BEGIN

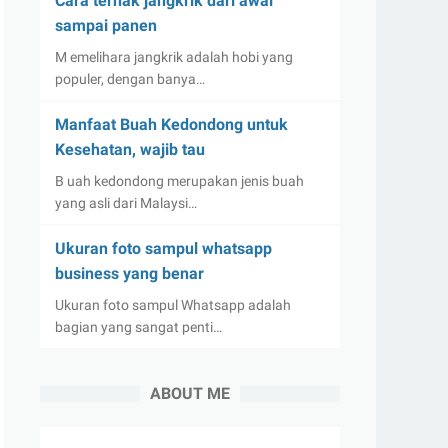
Cara ternak jangkrik dari awal
sampai panen
M emelihara jangkrik adalah hobi yang
populer, dengan banya…
Manfaat Buah Kedondong untuk
Kesehatan, wajib tau
B uah kedondong merupakan jenis buah
yang asli dari Malaysi…
Ukuran foto sampul whatsapp
business yang benar
Ukuran foto sampul Whatsapp adalah
bagian yang sangat penti…
ABOUT ME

END

■ DESCRIPTION OF THE TASK
Render the text lines from the rows above as a numbered list with one line per item, skipping any blank lines and leaving the pictures out of your answer.

■ RESPONSE BELOW
1. Cara ternak jangkrik dari awal
2. sampai panen
3. M emelihara jangkrik adalah hobi yang
4. populer, dengan banya…
5. Manfaat Buah Kedondong untuk
6. Kesehatan, wajib tau
7. B uah kedondong merupakan jenis buah
8. yang asli dari Malaysi…
9. Ukuran foto sampul whatsapp
10. business yang benar
11. Ukuran foto sampul Whatsapp adalah
12. bagian yang sangat penti…
13. ABOUT ME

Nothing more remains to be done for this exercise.